By the time the three of us reached the top, the incline was too steep
to let go of anything. Abby and I hung
onto flimsy-looking tree branches while
Charlotte
looked for a place in the brush to climb through.
“There’s barbed
wire up here!” she called, to which the reply came, “Well, figure out how to
climb through it! We’re NOT going back
down!” The barbed wire
turned out to be nothing more some rusty metal fencing, so we shoved over it
and plunged into what looked like a mess of dense, wiry bushes. Unfortunately we found ourselves in the
middle of a thorn patch. A minute or so
of yelping, ripping, and squealing and everyone was free, though not without a
few cries of “I’m bleeding!” and “There are thorns in my underwear!”
Then we were through.
The pastures stretched ahead of us, tantalizingly separated from our
strip of wildflowers and weeds by a singing electric fence, long sunlit grasses
melting into the shadows of the mountain beyond it. A few black cows dotted the hills. We marched through
the thick weeds along the fence, suddenly transformed into dirty, sweaty,
thoroughly bedraggled British explorers (with terrible accents):
“Hullo! I daresay we’ve stumbled upon Welsh
countryside!”
“No, I think it’s
the Amazon.”
“Nonsense, it’s
most assuredly Wales.”
“The Amazon!”
“WALES!”

There’s something
intoxicating about the thrill that comes from being almost (but not quite)
lost. We plowed on for maybe half a
mile, stepping into rabbit holes, jumping over miniature creeks, and tangling
in spiders webs until we decided it might be a good idea to figure out how we
were going to get down again. Abby found
a promising spot where the bushes thinned a little, and we decided to go for
it. Alas, MORE thorns. Lots of them.
Story of our lives, I guess. We
got about five feet into the bushes and found ourselves completely surrounded
by prickly things.
Charlotte got stuck and Abby slipped on a
thorn patch right in front of me (after she got free, I of course fell into the
same patch). Much wild giggling
ensued. I concentrated on freeing my
shorts from all the thorns, ignoring Char’s shouts of “Blood! Blood!
BLOOD!” which kept increasing in volume.
FINALLY, somehow, we both tugged ourselves free and half-ran, half-fell
the rest of the way down the bank to where Abby was waiting below on solid
ground. Charlotte was, in fact, bleeding and not just
being overly dramatic (I took pictures as evidence).

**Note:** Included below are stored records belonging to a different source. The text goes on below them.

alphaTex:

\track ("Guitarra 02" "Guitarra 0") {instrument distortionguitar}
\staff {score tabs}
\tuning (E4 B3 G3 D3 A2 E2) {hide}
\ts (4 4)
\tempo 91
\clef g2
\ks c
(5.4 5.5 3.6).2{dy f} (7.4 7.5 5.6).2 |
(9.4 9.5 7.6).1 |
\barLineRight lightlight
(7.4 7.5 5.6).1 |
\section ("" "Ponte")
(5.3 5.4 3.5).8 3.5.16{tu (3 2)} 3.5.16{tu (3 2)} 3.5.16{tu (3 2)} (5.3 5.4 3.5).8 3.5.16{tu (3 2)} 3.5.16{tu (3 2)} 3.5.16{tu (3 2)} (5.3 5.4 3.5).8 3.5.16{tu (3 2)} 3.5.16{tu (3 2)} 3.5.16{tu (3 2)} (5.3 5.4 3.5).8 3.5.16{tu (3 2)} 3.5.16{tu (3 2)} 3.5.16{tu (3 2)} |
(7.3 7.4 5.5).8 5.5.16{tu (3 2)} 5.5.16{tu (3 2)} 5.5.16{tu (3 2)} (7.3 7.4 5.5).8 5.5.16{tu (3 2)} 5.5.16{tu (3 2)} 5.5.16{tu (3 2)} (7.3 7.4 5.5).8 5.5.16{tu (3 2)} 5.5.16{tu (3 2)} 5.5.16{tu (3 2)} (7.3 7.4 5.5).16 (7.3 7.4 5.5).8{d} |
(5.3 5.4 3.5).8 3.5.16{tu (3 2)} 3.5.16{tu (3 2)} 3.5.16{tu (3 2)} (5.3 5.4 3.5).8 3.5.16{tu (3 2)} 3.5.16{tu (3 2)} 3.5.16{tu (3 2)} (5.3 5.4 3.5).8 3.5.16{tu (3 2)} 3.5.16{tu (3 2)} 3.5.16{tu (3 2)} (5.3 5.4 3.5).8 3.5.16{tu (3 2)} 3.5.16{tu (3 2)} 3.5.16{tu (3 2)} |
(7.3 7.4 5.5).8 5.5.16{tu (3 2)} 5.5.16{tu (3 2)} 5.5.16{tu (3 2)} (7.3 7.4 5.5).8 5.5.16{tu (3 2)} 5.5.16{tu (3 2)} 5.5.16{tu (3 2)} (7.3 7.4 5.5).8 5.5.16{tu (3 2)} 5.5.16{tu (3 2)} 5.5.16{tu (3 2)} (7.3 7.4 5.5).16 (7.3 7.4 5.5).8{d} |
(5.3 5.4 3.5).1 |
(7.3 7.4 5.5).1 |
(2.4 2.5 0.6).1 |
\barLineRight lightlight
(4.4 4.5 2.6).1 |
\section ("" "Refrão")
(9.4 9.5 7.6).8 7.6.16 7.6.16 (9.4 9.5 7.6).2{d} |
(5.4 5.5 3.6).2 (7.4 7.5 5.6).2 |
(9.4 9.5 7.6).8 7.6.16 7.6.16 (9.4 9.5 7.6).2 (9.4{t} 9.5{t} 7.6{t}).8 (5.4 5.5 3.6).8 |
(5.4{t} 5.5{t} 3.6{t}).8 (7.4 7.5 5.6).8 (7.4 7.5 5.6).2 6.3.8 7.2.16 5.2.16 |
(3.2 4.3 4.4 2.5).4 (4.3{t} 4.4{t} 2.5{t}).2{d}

The rest of the days adventures included splashing around in giant quarry puddles, throwing mud at each other, and getting stuck in various thorn patches. (Come on, it hasn't been a REALLY good adventure until you've gotten a few scratches and some thorns in your underwear. Seriously people...) We arrived home three hours later, scraped, a
little bloody, covered in mud and prickles, and quite happy.
Dear reader, if you ever find yourself in Bellefonte and are looking for an excellent hike, go check out this quarry. So much fun.